(Records for this task begins)
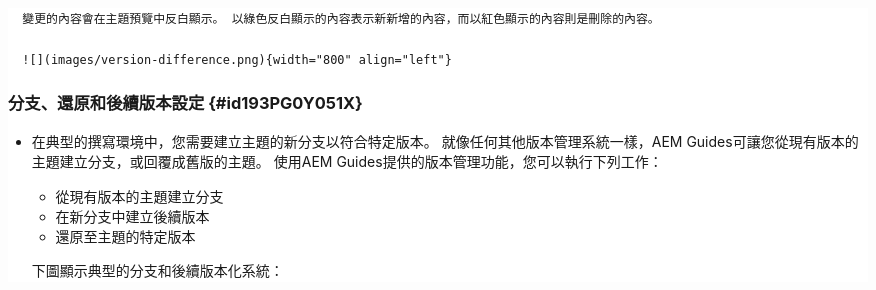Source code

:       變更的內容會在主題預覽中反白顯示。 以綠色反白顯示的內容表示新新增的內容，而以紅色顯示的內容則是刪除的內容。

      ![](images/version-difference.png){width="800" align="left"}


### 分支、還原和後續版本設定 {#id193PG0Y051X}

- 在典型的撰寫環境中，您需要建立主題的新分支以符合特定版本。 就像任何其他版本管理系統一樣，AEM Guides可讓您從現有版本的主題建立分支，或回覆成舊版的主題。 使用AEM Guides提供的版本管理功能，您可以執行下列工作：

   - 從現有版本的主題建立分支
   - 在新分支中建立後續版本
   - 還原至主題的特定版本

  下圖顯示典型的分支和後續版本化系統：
(Records for this task ends)
(Records for this task begins)
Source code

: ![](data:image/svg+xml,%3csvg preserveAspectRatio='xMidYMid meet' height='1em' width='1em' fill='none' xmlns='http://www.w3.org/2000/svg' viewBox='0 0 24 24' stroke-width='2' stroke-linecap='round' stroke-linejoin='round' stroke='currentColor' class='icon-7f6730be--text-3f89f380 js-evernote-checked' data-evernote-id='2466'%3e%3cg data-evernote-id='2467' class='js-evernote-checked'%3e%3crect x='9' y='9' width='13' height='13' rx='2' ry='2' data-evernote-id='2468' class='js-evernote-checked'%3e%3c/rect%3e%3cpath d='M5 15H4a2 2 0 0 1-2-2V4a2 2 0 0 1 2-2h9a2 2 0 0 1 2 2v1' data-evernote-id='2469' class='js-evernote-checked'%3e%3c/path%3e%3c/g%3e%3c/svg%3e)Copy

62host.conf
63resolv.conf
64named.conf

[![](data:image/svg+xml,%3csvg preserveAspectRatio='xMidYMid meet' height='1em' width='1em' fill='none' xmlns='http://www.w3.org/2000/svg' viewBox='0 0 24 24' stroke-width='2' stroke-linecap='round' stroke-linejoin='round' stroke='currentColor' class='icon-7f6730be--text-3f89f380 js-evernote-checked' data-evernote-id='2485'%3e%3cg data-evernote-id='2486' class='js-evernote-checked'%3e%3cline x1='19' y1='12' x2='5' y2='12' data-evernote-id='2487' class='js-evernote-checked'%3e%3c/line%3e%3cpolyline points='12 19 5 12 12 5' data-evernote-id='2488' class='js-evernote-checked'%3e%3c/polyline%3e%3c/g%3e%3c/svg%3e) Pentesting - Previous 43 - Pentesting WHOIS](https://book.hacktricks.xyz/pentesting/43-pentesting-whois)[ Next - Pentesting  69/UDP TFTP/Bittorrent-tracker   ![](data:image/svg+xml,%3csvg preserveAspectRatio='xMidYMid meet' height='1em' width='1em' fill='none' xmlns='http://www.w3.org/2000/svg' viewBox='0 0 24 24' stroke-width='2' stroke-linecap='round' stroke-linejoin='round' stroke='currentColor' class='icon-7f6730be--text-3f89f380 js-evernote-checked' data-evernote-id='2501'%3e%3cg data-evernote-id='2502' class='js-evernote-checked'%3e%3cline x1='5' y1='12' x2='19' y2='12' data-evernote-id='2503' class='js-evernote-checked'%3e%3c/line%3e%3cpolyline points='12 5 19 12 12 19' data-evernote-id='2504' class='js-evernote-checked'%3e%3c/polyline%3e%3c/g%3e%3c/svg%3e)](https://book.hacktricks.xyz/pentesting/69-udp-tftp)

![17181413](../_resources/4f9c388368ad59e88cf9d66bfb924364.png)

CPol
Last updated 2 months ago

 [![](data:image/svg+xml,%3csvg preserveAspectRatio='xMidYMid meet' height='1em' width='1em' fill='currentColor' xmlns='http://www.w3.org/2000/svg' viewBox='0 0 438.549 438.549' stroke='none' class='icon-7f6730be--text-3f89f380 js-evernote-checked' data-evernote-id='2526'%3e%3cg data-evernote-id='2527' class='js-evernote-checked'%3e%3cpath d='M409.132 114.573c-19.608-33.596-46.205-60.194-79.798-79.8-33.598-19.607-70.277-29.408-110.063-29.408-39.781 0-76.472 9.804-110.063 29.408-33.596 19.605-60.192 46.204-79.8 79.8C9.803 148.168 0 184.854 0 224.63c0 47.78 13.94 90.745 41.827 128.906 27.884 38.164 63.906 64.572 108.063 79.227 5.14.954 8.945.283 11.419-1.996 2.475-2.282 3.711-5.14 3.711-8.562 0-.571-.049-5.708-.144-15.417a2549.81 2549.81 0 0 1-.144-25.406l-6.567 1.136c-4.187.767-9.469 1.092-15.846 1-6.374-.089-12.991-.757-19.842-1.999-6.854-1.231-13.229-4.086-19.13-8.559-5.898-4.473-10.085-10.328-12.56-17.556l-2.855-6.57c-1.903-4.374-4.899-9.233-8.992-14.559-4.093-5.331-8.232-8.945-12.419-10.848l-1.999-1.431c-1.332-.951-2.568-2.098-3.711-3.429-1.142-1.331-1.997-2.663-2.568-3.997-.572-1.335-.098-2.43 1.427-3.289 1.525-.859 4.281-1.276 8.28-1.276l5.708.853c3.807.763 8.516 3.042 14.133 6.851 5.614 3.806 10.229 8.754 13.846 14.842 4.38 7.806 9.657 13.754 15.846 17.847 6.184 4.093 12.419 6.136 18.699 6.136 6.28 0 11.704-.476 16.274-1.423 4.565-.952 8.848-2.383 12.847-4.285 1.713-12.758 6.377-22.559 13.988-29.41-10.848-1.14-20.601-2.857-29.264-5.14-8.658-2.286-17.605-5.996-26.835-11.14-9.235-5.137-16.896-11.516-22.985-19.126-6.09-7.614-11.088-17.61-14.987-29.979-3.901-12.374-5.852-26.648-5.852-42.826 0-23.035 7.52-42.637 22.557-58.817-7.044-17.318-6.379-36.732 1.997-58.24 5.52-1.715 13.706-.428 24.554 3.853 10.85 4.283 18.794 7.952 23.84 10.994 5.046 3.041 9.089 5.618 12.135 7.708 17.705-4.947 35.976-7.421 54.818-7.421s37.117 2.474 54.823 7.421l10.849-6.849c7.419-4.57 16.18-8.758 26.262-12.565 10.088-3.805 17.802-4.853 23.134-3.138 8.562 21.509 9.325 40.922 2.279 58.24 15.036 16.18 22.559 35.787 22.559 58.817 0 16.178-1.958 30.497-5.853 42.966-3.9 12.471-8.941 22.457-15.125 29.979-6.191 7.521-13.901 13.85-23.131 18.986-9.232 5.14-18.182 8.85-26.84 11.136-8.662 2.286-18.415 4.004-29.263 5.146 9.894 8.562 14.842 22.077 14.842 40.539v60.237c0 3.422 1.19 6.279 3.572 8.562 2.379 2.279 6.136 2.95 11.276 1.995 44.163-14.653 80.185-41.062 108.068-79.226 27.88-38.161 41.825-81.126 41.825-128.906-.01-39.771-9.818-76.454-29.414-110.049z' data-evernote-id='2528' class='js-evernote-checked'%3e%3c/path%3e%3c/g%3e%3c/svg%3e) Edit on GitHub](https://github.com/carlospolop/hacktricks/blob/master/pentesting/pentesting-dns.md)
(Records for this task ends)
(Records for this task begins)
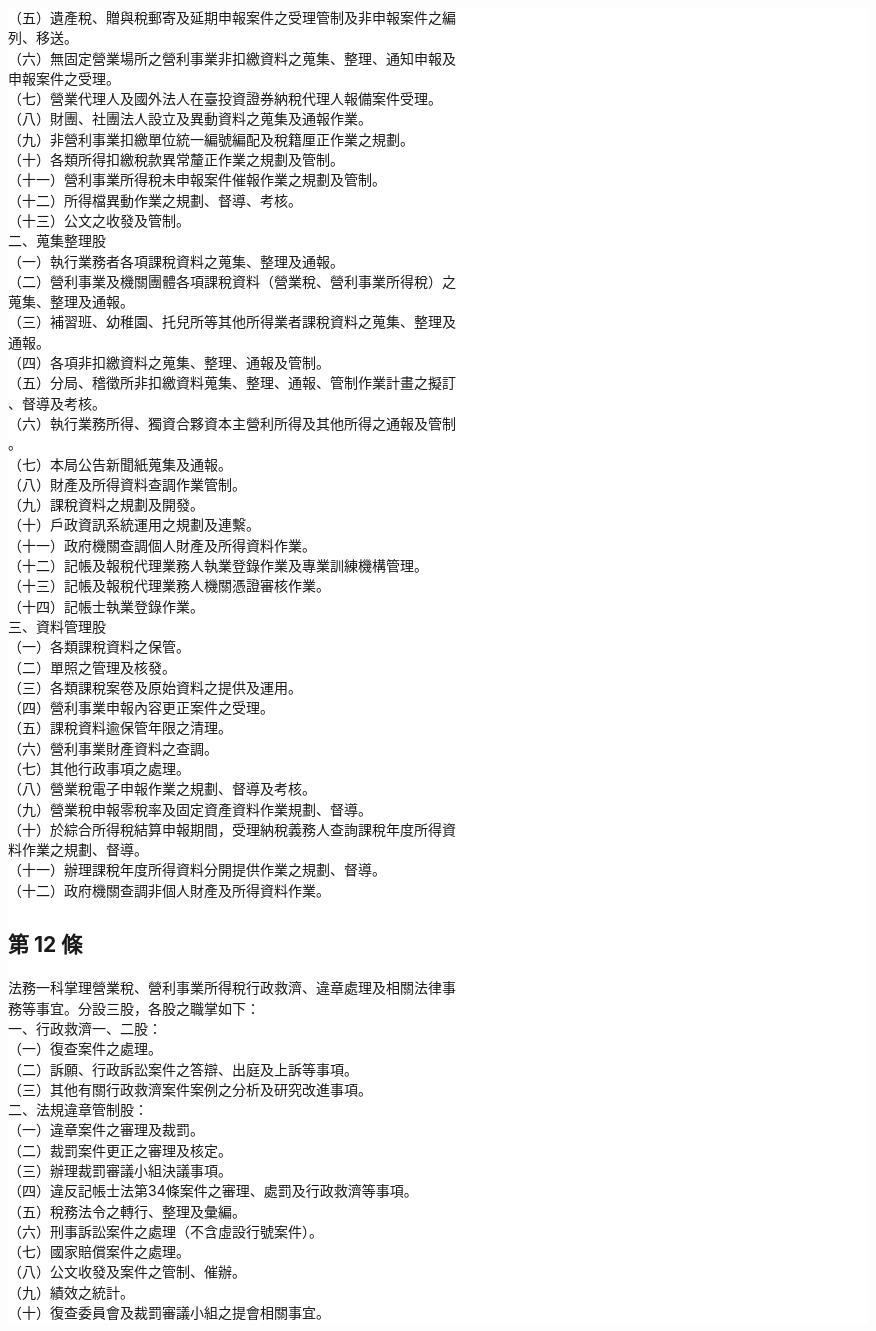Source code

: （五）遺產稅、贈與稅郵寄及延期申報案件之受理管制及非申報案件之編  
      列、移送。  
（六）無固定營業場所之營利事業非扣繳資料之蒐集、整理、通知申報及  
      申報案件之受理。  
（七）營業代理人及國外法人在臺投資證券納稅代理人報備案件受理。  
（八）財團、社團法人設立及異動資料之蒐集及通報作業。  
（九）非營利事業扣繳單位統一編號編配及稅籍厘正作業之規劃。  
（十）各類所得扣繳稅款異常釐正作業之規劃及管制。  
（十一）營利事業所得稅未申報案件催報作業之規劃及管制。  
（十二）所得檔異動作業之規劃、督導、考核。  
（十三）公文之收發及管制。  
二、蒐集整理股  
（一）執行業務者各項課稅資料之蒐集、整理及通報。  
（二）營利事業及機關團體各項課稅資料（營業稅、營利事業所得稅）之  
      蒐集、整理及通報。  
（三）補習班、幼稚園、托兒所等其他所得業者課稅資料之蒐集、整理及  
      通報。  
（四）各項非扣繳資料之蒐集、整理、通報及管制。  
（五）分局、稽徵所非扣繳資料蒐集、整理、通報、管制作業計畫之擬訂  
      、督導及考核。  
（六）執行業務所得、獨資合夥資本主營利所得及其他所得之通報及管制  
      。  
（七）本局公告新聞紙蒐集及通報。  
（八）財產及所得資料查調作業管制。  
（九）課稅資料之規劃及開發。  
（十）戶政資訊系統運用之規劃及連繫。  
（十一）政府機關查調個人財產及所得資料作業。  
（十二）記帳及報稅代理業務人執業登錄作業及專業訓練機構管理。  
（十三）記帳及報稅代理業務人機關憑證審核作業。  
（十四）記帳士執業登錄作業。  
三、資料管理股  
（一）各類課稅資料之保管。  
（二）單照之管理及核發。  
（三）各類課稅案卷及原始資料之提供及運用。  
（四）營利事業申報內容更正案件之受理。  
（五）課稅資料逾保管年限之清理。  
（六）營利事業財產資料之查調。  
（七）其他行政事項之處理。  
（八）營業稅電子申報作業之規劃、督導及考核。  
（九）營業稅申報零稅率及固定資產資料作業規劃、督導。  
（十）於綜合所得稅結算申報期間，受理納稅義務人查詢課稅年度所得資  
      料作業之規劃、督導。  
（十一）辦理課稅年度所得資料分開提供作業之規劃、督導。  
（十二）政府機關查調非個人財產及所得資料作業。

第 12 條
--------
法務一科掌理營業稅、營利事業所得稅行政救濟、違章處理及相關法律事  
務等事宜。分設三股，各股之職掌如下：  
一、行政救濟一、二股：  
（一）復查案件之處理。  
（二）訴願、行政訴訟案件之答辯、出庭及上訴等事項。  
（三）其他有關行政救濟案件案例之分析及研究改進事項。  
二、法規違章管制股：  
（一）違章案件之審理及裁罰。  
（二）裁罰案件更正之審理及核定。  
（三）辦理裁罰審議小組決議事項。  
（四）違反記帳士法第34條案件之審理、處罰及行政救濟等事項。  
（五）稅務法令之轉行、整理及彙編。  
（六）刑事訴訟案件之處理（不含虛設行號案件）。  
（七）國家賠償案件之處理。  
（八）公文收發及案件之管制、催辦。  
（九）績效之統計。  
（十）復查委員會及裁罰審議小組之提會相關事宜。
(Records for this task ends)
**Exercise**
Report every line in the listing that holds the word "round".

**Exercise response**
: ![](data:image/svg+xml,%3csvg preserveAspectRatio='xMidYMid meet' height='1em' width='1em' fill='none' xmlns='http://www.w3.org/2000/svg' viewBox='0 0 24 24' stroke-width='2' stroke-linecap='round' stroke-linejoin='round' stroke='currentColor' class='icon-7f6730be--text-3f89f380 js-evernote-checked' data-evernote-id='2466'%3e%3cg data-evernote-id='2467' class='js-evernote-checked'%3e%3crect x='9' y='9' width='13' height='13' rx='2' ry='2' data-evernote-id='2468' class='js-evernote-checked'%3e%3c/rect%3e%3cpath d='M5 15H4a2 2 0 0 1-2-2V4a2 2 0 0 1 2-2h9a2 2 0 0 1 2 2v1' data-evernote-id='2469' class='js-evernote-checked'%3e%3c/path%3e%3c/g%3e%3c/svg%3e)Copy
[![](data:image/svg+xml,%3csvg preserveAspectRatio='xMidYMid meet' height='1em' width='1em' fill='none' xmlns='http://www.w3.org/2000/svg' viewBox='0 0 24 24' stroke-width='2' stroke-linecap='round' stroke-linejoin='round' stroke='currentColor' class='icon-7f6730be--text-3f89f380 js-evernote-checked' data-evernote-id='2485'%3e%3cg data-evernote-id='2486' class='js-evernote-checked'%3e%3cline x1='19' y1='12' x2='5' y2='12' data-evernote-id='2487' class='js-evernote-checked'%3e%3c/line%3e%3cpolyline points='12 19 5 12 12 5' data-evernote-id='2488' class='js-evernote-checked'%3e%3c/polyline%3e%3c/g%3e%3c/svg%3e) Pentesting - Previous 43 - Pentesting WHOIS](https://book.hacktricks.xyz/pentesting/43-pentesting-whois)[ Next - Pentesting  69/UDP TFTP/Bittorrent-tracker   ![](data:image/svg+xml,%3csvg preserveAspectRatio='xMidYMid meet' height='1em' width='1em' fill='none' xmlns='http://www.w3.org/2000/svg' viewBox='0 0 24 24' stroke-width='2' stroke-linecap='round' stroke-linejoin='round' stroke='currentColor' class='icon-7f6730be--text-3f89f380 js-evernote-checked' data-evernote-id='2501'%3e%3cg data-evernote-id='2502' class='js-evernote-checked'%3e%3cline x1='5' y1='12' x2='19' y2='12' data-evernote-id='2503' class='js-evernote-checked'%3e%3c/line%3e%3cpolyline points='12 5 19 12 12 19' data-evernote-id='2504' class='js-evernote-checked'%3e%3c/polyline%3e%3c/g%3e%3c/svg%3e)](https://book.hacktricks.xyz/pentesting/69-udp-tftp)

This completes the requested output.